Various high‑speed links (NVLink, UALink, EtherLink, ALink) have emerged because traditional networking cannot meet AI’s qualitative demands.
5. Scale‑Out vs. Scale‑Up
When LLM parameters reach trillions, a single GPU/NPU cannot hold a full model or its training state, making multi‑GPU/NPU collaboration essential. Networks become a hard requirement.
The AI/HPC network landscape can be divided into three layers: Frontend (data‑center networking), Backend Scale‑Out (server‑to‑server or node‑to‑node interconnects, typically Ethernet or InfiniBand), and Backend Scale‑Up (short‑distance, ultra‑high‑bandwidth interconnects like NVLink, Infinity Fabric, UALink). Scale‑Up provides bandwidth an order of magnitude higher than Scale‑Out and sub‑microsecond latency.
Both layers are crucial; they are not interchangeable. LLM training efficiency heavily depends on communication overhead, especially All‑Reduce and All‑to‑All primitives, which require predictable low‑latency, high‑bandwidth paths.
6. Common Technologies of Scale‑Up
Ultra‑high bandwidth (Tbps) and ultra‑low latency (sub‑microsecond).
Memory‑semantic access allowing XPU‑to‑XPU load/store/atomic operations directly on remote memory.
Single‑hop fully‑connected or mesh topologies to avoid multi‑hop latency spikes.
Built‑in reliability mechanisms (FEC, link‑level retransmission, flow control, ACK/NAK, CRC).
Tight hardware integration with the compute chip, making the interconnect part of the SoC.
7. The Evolution of DPU
DPU should be seen as a network‑side carrier that connects various resources, whether physical or virtual. Three variants are identified:
DPU‑Endpoint : Stand‑alone device on a server’s high‑speed bus (PCIe), extending NIC functionality with extensive offload capabilities.
DPU‑Switch : Central switching element that, together with DPU‑Endpoints, builds a full‑connected, lossless network topology (the "Smart Edge, Dumb Core" model).
DPU‑Phy : Integrated directly with compute chips, providing a native high‑speed network interface that can connect to external switches, exemplified by Broadcom’s SUE protocol.
8. Product Landscape and Outlook
Chinese company 中科驭数 (Zhongke Yushu) focuses on high‑speed network data‑processing chips, aiming to unify remote resource access, hardware virtualization, data security, and system operation. Their product lines include:
High‑performance NICs compatible with domestic CPUs (e.g., FlexFlow 2200T).
Ultra‑low‑latency cards for financial trading (e.g., Swift 2200N, 2502N, NDPP X500).
Cloud‑native data‑flow offload cards (e.g., Conflux 2200E, 2200P).
AI‑cluster backend cards supporting both Scale‑Out RDMA and Scale‑Up high‑performance links (e.g., FlexFlow 2200R).
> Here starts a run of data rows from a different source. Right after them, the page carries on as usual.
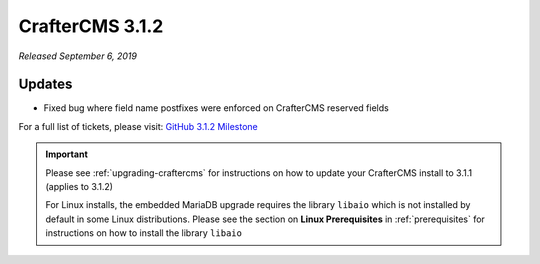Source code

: .. index:: CrafterCMS 3.1.2 Release Notes

----------------
CrafterCMS 3.1.2
----------------

*Released September 6, 2019*

^^^^^^^
Updates
^^^^^^^
* Fixed bug where field name postfixes were enforced on CrafterCMS reserved fields

For a full list of tickets, please visit: `GitHub 3.1.2 Milestone <https://github.com/craftercms/craftercms/milestone/51?closed=1>`_

.. important::
    Please see :ref:`upgrading-craftercms` for instructions on how to update your CrafterCMS install to 3.1.1 (applies to 3.1.2)

    For Linux installs, the embedded MariaDB upgrade requires the library ``libaio`` which is not installed by default in some Linux distributions.  Please see the section on **Linux Prerequisites** in :ref:`prerequisites` for instructions on how to install the library ``libaio``

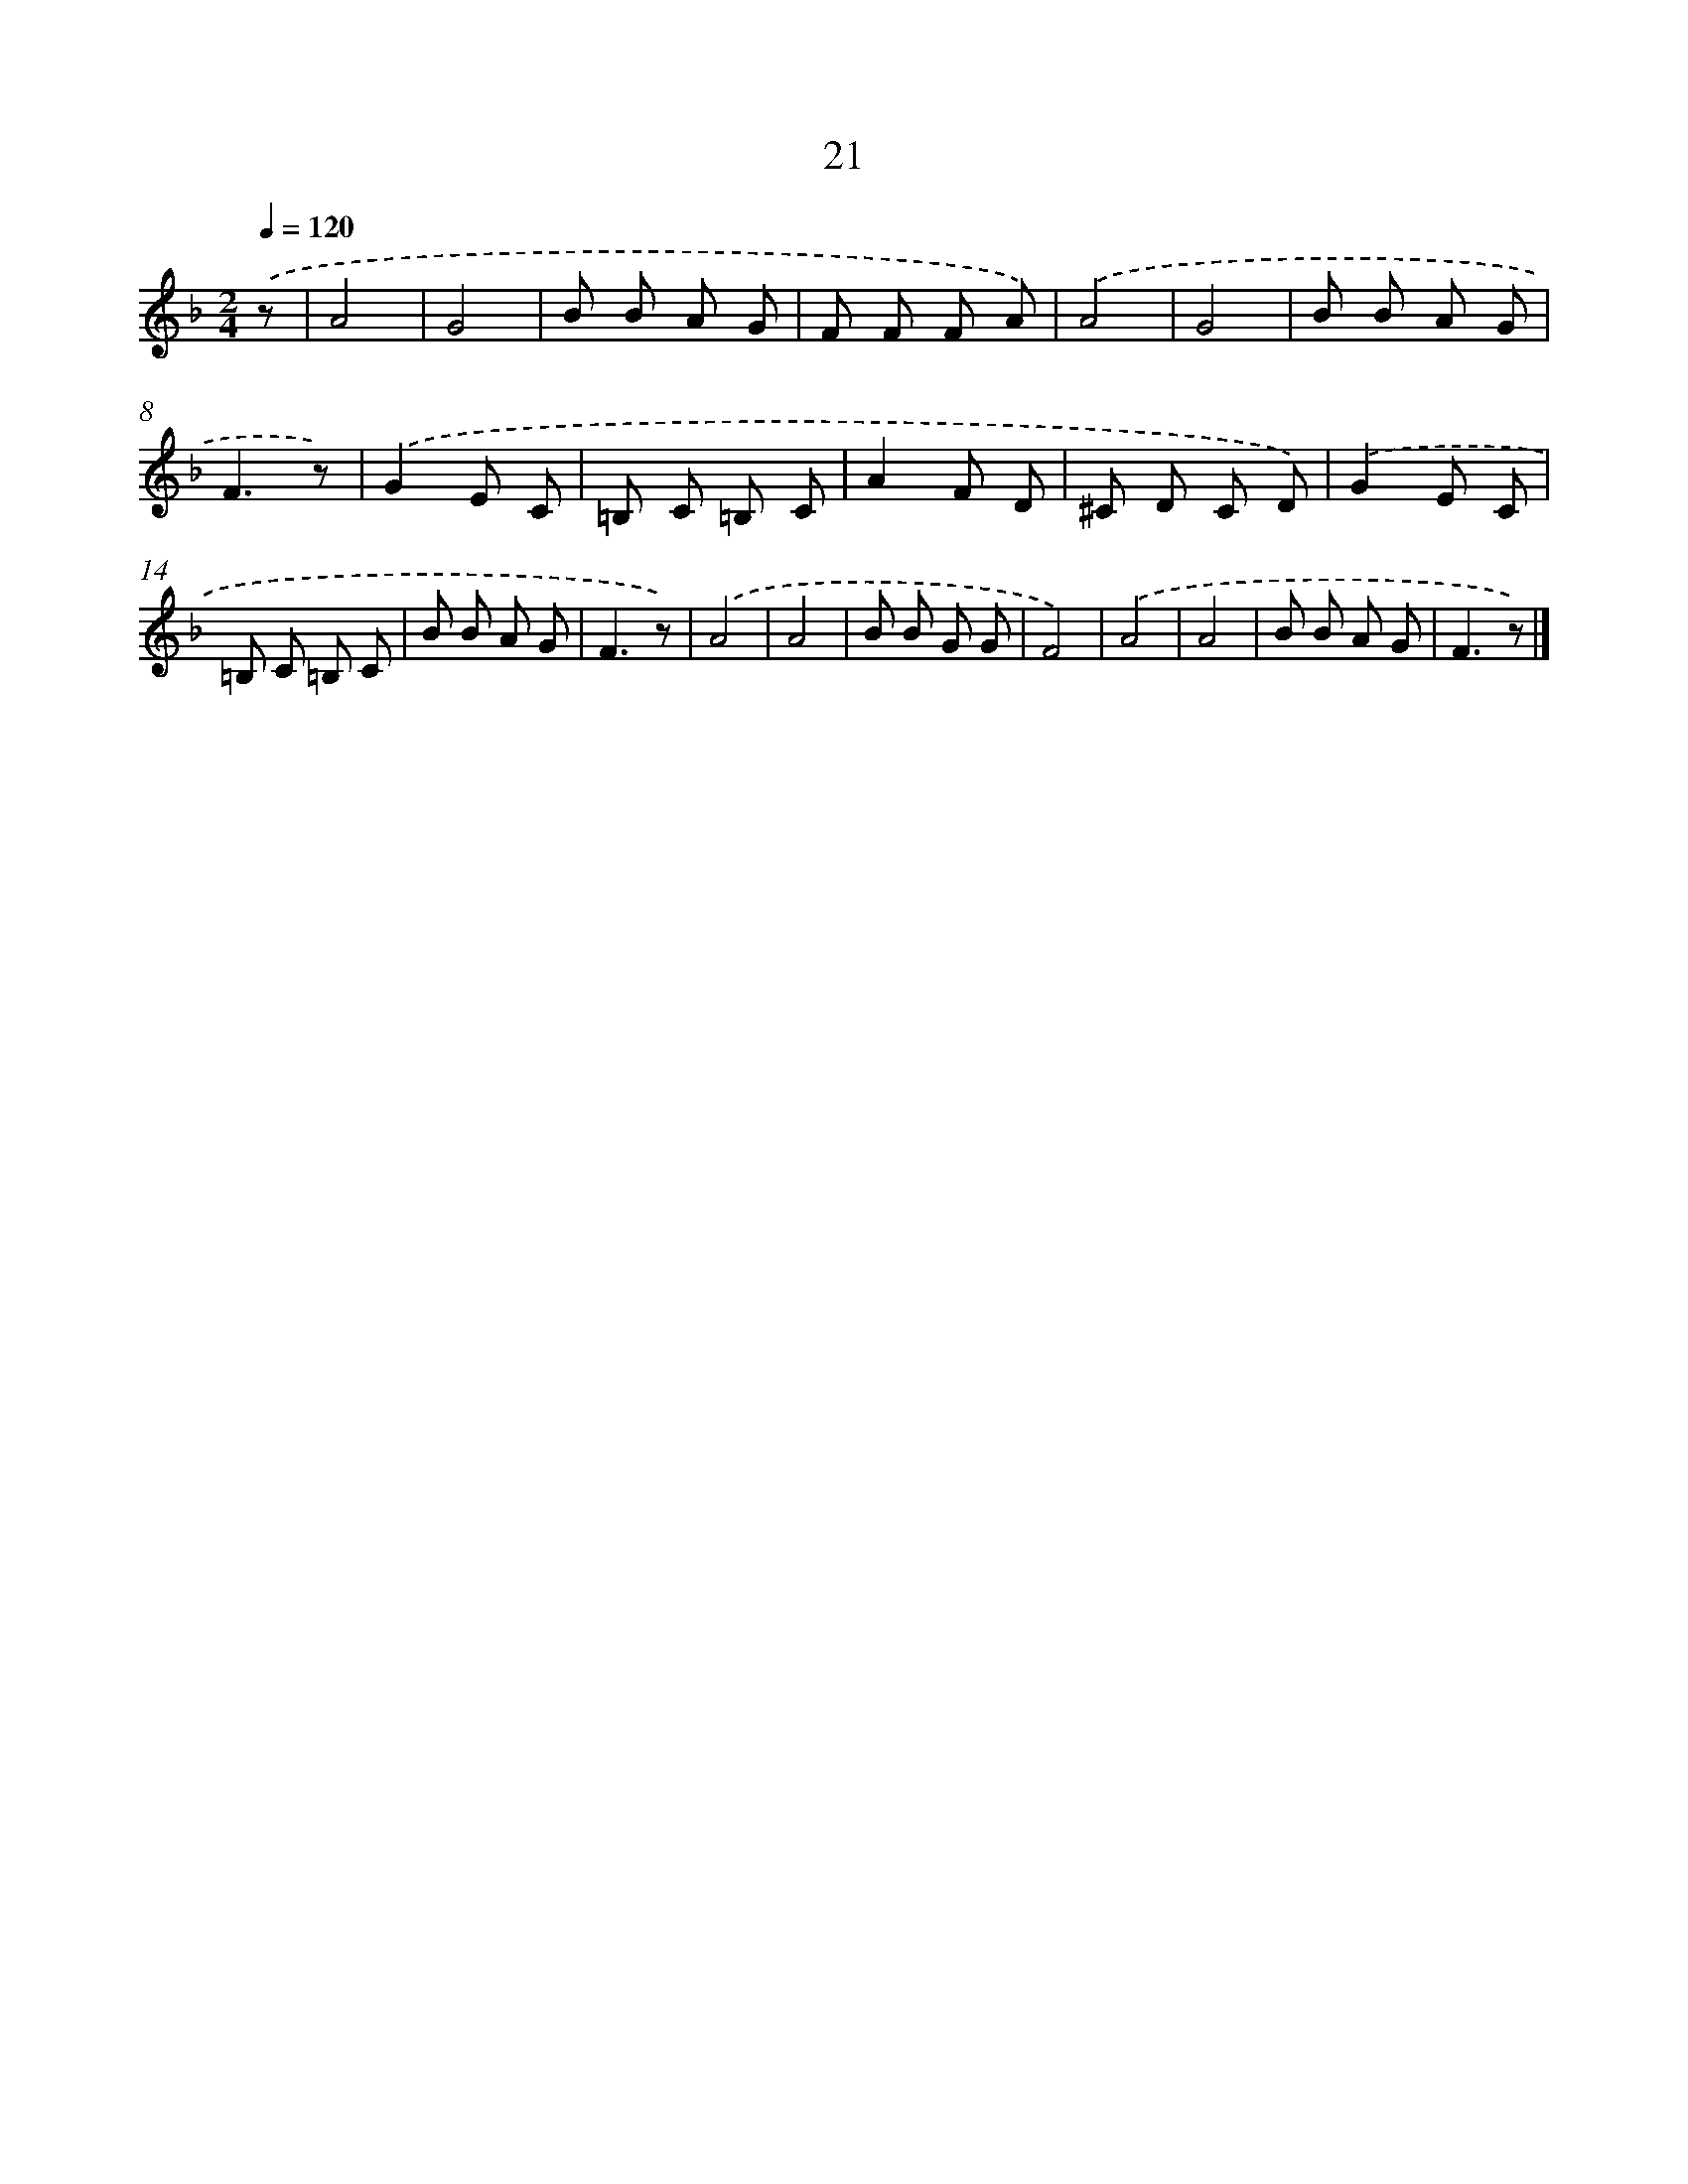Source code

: X: 5713
T: 21
%%abc-version 2.0
%%abcx-abcm2ps-target-version 5.9.1 (29 Sep 2008)
%%abc-creator hum2abc beta
%%abcx-conversion-date 2018/11/01 14:36:21
%%humdrum-veritas 2201530544
%%humdrum-veritas-data 409523285
%%continueall 1
%%barnumbers 0
L: 1/8
M: 2/4
Q: 1/4=120
K: F clef=treble
.('z [I:setbarnb 1]|
A4 |
G4 |
B B A G |
F F F A) |
.('A4 |
G4 |
B B A G |
F3z) |
.('G2E C |
=B, C =B, C |
A2F D |
^C D C D) |
.('G2E C |
=B, C =B, C |
B B A G |
F3z) |
.('A4 |
A4 |
B B G G |
F4) |
.('A4 |
A4 |
B B A G |
F3z) |]
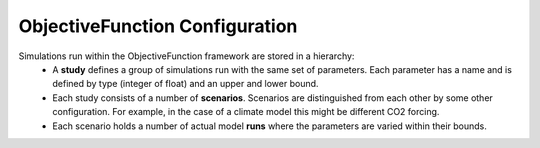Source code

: ObjectiveFunction Configuration
===============================

Simulations run within the ObjectiveFunction framework are stored in a hierarchy:
 * A **study** defines a group of simulations run with the same set of parameters. Each parameter has a name and is defined by type (integer of float) and an upper and lower bound. 
 * Each study consists of a number of **scenarios**. Scenarios are distinguished from each other by some other configuration. For example, in the case of a climate model this might be different CO2 forcing.
 * Each scenario holds a number of actual model **runs** where the parameters are varied within their bounds.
These products cover 25 G to 200 G bandwidth, support X86 and domestic CPUs, and target cloud data centers, AI clusters, financial computing, 5G edge, HPC, and high‑speed storage. While they are closing the gap with foreign competitors, continued strong demand is expected, positioning DPU technology as a pivotal component of the next‑generation computing architecture.